You're understanding correctly, this is back and forth between Aristotle and ChatGPT and a (very smart) user.

MyFirstSass|1 month ago

I'm not sure i understand the wild hype here in this thread then.

Seems exactly like the tests at my company where even frontier models are revealed to be very expensive rubber ducks, but completely fails with non experts or anything novel or math heavy.

Ie. they mirror the intellect of the user but give you big dopamine hits that'll lead you astray.

adityaathalye|1 month ago

Exactly "The Geordi LaForge Paradox" of "AI" systems. The most sophisticated work requires the most sophisticated user, who can only become sophisticated the usual way --- long hard work, trial and error, full-contact kumite with reality, and a degree of devotion to the field.

NooneAtAll3|1 month ago

https://www.erdosproblems.com/forum/thread/728#post-2808

> There seems to be some confusion on this so let me clear this up.
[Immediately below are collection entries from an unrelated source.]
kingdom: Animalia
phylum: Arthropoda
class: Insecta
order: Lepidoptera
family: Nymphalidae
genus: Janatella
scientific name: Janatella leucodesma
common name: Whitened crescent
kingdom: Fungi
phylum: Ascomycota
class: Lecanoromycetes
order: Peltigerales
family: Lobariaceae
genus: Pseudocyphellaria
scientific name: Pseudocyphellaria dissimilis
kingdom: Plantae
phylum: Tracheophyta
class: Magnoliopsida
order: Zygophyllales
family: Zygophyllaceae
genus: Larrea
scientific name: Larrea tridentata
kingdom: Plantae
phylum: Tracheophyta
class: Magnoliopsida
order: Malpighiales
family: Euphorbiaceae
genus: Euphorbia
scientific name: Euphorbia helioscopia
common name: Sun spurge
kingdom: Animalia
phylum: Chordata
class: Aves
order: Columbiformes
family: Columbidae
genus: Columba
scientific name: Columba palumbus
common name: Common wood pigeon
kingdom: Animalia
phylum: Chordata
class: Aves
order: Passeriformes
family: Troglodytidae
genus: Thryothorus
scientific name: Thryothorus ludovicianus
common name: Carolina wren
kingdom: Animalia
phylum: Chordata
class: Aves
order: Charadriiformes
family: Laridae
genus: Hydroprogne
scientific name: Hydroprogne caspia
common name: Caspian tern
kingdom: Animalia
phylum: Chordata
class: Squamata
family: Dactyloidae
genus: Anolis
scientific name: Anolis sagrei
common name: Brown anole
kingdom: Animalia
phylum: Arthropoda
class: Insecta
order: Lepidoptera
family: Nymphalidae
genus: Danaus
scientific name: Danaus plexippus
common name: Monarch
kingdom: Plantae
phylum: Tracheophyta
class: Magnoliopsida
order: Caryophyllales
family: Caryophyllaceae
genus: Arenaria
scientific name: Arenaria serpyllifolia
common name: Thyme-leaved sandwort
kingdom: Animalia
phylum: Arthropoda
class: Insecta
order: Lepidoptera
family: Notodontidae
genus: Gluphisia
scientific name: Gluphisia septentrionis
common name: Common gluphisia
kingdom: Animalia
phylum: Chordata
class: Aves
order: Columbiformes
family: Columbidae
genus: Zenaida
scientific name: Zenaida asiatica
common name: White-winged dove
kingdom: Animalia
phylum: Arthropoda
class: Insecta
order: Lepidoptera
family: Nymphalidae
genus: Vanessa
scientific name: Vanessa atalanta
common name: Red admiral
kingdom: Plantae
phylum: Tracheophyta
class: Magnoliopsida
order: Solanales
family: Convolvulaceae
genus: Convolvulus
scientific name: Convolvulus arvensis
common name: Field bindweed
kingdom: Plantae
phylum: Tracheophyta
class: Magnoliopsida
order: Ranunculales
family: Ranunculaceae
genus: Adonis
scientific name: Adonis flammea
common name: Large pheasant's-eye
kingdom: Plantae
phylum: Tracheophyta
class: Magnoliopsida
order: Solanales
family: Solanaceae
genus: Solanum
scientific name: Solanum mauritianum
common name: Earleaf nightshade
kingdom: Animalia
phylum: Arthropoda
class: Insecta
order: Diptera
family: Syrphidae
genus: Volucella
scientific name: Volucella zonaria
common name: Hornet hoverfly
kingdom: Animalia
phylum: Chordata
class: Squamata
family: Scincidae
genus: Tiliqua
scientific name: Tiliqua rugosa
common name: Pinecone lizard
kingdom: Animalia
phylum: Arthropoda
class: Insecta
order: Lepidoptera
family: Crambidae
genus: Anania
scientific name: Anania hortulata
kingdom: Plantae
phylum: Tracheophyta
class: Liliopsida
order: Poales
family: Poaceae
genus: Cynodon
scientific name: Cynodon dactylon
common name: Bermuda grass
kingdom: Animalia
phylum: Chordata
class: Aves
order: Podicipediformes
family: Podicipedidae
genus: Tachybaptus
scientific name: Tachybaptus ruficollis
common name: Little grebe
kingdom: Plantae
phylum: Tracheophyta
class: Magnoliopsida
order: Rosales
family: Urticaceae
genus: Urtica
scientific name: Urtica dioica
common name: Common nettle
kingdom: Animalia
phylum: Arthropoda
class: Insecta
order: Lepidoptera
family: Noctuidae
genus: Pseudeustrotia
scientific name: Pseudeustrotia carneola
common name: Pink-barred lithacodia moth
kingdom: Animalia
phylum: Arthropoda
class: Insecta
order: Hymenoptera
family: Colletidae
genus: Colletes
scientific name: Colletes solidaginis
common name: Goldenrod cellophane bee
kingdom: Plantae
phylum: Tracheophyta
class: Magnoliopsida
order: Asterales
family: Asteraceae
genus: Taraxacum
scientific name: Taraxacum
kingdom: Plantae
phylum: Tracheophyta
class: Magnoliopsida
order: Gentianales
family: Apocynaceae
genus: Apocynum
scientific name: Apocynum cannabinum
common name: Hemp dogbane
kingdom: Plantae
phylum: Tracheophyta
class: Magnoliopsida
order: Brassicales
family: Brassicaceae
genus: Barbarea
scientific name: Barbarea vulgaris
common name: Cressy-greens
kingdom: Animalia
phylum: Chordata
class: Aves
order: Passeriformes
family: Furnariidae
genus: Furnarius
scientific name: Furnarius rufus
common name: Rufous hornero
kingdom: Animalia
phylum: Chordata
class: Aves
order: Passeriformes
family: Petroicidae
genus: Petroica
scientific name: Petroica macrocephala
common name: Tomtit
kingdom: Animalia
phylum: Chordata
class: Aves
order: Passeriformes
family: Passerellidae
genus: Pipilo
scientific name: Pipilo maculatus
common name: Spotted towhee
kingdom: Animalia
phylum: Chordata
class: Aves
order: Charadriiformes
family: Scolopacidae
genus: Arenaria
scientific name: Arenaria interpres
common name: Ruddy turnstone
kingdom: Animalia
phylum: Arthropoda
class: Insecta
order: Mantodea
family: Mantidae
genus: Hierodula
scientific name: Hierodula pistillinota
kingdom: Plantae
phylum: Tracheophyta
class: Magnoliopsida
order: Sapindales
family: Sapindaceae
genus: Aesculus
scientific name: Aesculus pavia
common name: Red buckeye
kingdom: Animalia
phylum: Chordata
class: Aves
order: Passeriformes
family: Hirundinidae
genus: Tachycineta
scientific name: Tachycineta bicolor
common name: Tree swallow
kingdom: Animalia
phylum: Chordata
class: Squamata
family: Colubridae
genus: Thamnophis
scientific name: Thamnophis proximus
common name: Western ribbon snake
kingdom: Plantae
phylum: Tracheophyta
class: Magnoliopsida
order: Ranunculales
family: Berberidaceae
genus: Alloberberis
No, after the model gave its original response, I then proceeded to ask it if it could solve the problem with C=k/logN arbitrarily large. It then identified for itself what both I and Tao noticed about it throwing away k!, and subsequently repaired its proof. I did not need to provide that observation.

so it was literally "yo, your proof is weak!" - "naah, watch this! [proceeds to give full proof all on its own]"

I'd say that counts

jasonfarnon|1 month ago

I had the impression Tao/community weren't even finding the gaps, since they mentioned using an automatic proof verifier. And that the main back and forth involved re-reading Erdos' paper to find out the right problem Erdos intended. So more like 90/10 LLM/human. Maybe I misread it.

NewsaHackO|1 month ago

This is what I got from Tao's post as well.

naasking|1 month ago

> EDIT: I can see the title has been fixed now from solved to "more or less solved" which is still think is a big stretch.

"solved more or less autonomously by AI" were Tao's exact words, so I think we can trust his judgment about how much work he or the AI did, and how this indicates a meaningful increase in capabilities.

mmphosis|1 month ago

This website was made by Thomas Bloom, a mathematician who likes to think about the problems Erdős posed. Technical assistance with setting up the code for the website was provided by ChatGPT -from the FAQ

Davidzheng|1 month ago

Do you need to be a super expert to find gaps in proofs? Debatable

Yeask|1 month ago

Is a good economic decision to hype a bit the importance of the LLM$.